U.S. Embassy Baghdad Press Release [5]
July 3, 2010

Palestinian Territories

Israel Maintains Ban on Gaza Students Wishing to Study in West Bank

Israel’s High Court has decided that Israel’s move to ease the blockade on Gaza will not also enable students there to study in the West Bank. In a ruling in July, the Court denied a petition by Fatima Sharif, a lawyer in Gaza, to attend classes at Birzeit University [15] in the West Bank, where she has enrolled in a master’s program in human rights and democracy.

The Israeli army effectively banned all Palestinian students in Gaza from attending West Bank universities several years ago and lately has been arresting and deporting those found in violation of the rule. In 2007 the court instructed the army to reconsider the blanket ban and recommended that exceptions be granted in “cases that would have positive human consequences.”

Israel has not issued a single permit to a student from Gaza since that recommendation was passed down, according to the Legal Center for Freedom of Movement, a human-rights group that represented Ms. Sharif. Ms. Sharif said she believed her case fitted the criteria laid down by the court in 2007 because the course is not available in Gaza, where she works for an advocacy organization, the Al Mezan Center for Human Rights.

The Chronicle of Higher Education [16]
July 7, 2010

Saudi Arabia

International Business Schools Looking at Saudi Arabia

Business schools with international expansionist plans are reportedly looking to Saudi Arabia, where a still-strong economy and government backing to boost management skills have created a pool of potential management students.

A small, but growing, group of international schools have launched programs in the country, and more are recruiting Saudi students to home campuses. Anxious to broaden an economy heavily dependent on oil, King Abdullah and his government are investing billions in new industries, and overseas business schools may help provide the trained domestic executives they expect to need.

Saudi Arabia is spending an estimated US$90 billion to build four new “economic cities,” foreigner-friendly business zones that are designed to serve as hubs for new industries and intended to be home to several big new universities. King Abdullah Economic City, the flagship, recently hosted a module of the customized month-long Saudi Oxford Advanced Management and Leadership Program [17], run by the University of Oxford’s Saïd Business School [18] since last year.

The Ecole Supérieure des Affaires [19]’ business school in Lebanon is launching an executive master’s program in Islamic finance at Effat University [20], a women’s school in Jeddah, in collaboration with the Netherlands’ Rotterdam School of Management, Erasmus University [21].

The number of Saudi students taking the GMAT business school entrance test annually nearly quadrupled between 2005 and 2009, to 1,200, and the government is offering scholarships to students who go overseas to earn MBAs, suggesting that recruiters should be looking long and hard at Saudi operations.

With the Dubai economy still languishing, a number of international business schools that opened campuses there during the boom years are reportedly looking to Saudi Arabia as demand in the emirate diminishes. Some are holding information sessions in Riyadh or Jeddah, and a big jump in Saudi student numbers has helped keep Dubai classrooms full.

* [Entries supplied]
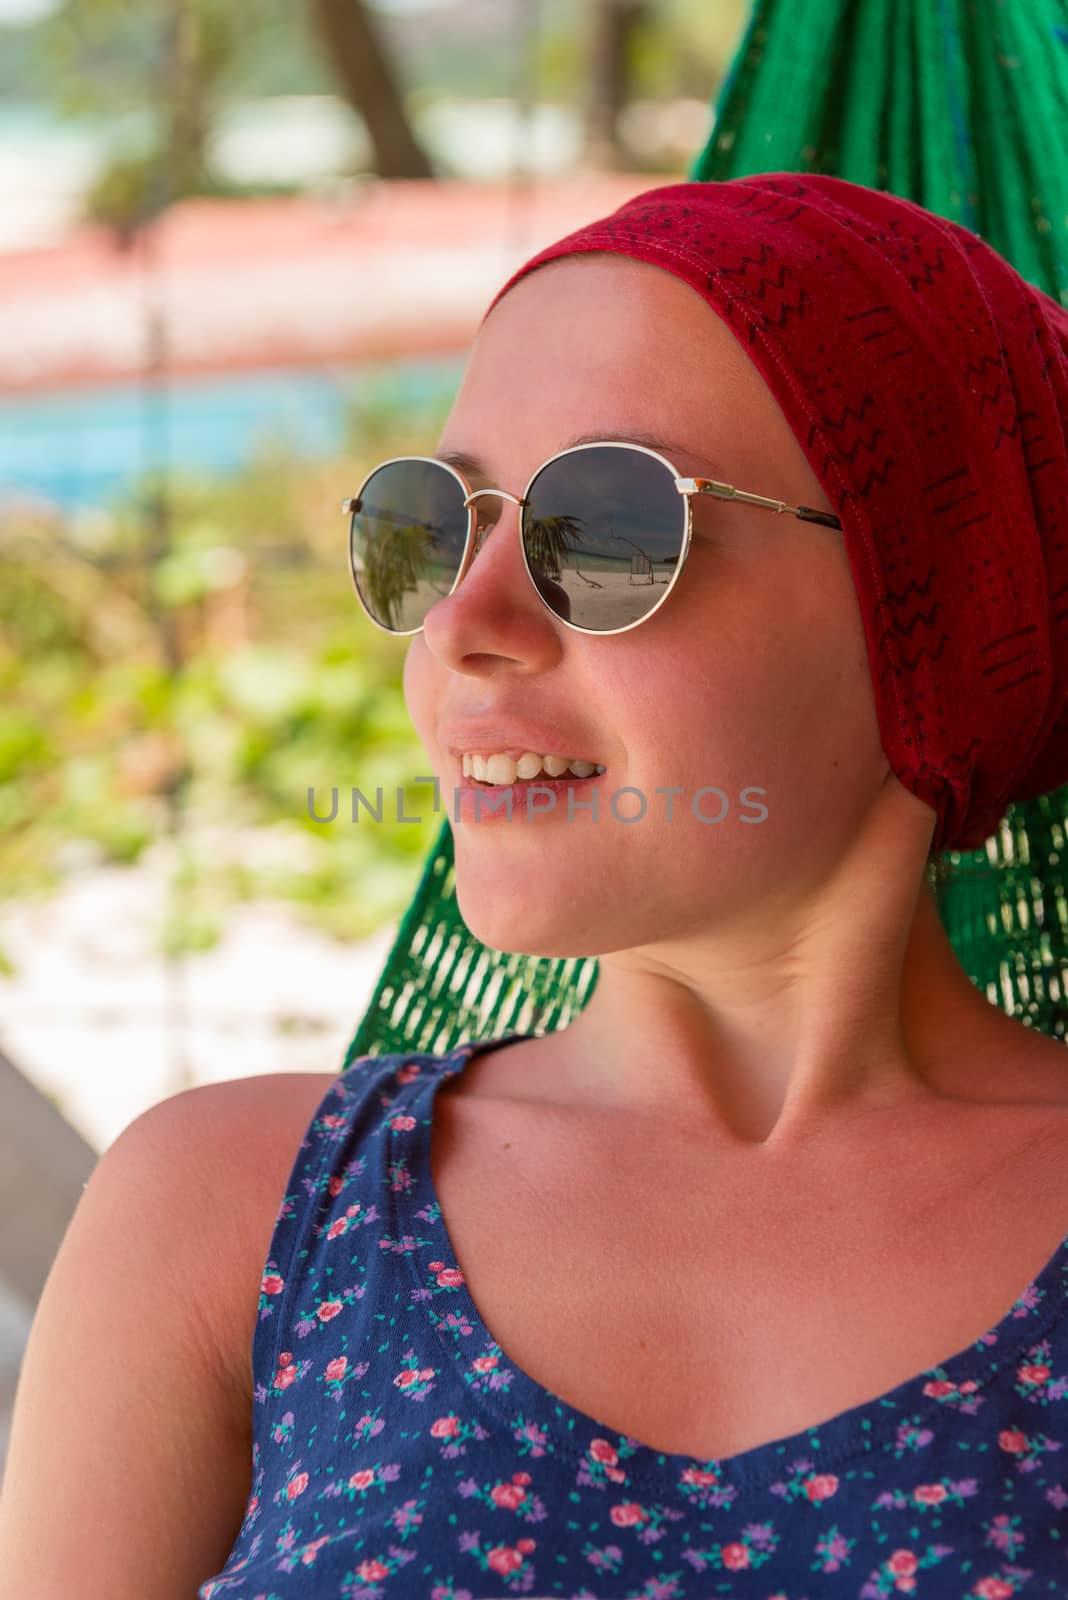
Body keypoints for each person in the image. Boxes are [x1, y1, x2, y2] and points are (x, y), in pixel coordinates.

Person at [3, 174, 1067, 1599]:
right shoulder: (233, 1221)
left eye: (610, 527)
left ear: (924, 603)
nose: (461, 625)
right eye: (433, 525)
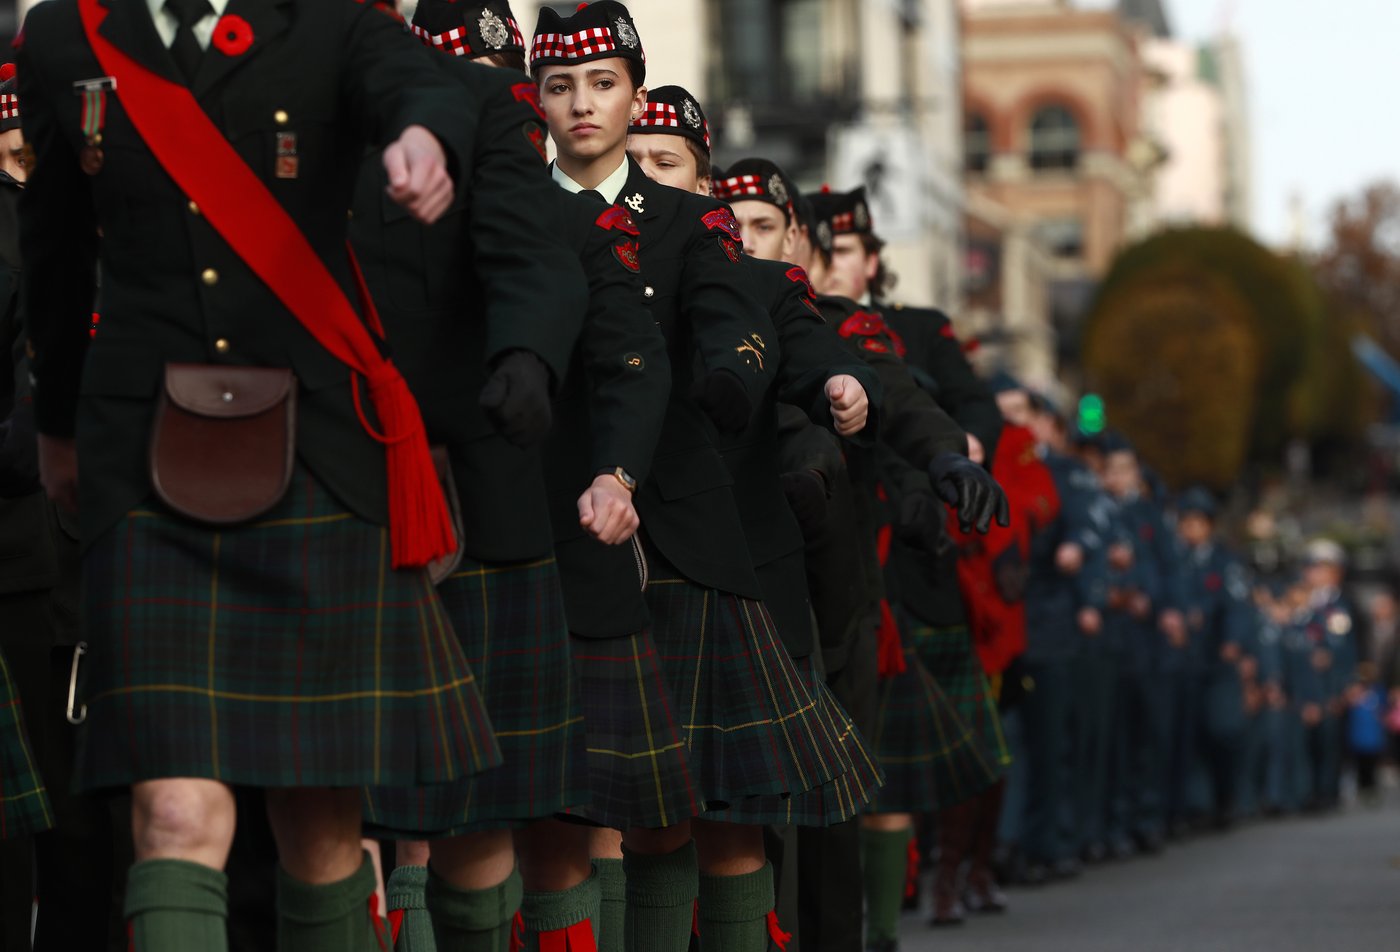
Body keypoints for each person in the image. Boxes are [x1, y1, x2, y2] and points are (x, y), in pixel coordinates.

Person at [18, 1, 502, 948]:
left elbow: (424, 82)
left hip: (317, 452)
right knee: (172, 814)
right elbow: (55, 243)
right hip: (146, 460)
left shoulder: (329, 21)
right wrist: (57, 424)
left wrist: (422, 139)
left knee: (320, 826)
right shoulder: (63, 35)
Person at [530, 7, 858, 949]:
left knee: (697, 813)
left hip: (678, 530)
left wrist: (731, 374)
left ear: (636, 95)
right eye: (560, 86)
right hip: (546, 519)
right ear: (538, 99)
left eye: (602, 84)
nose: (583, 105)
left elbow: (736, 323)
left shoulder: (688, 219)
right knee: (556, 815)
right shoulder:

* [Exercise details]
Can you copy the news roundup word for word, starting at "International Business Schools Looking" and ending at "potential management students."? The data is separate material with no connection to the news roundup.

* [Exercise output]
International Business Schools Looking at Saudi Arabia

Business schools with international expansionist plans are reportedly looking to Saudi Arabia, where a still-strong economy and government backing to boost management skills have created a pool of potential management students.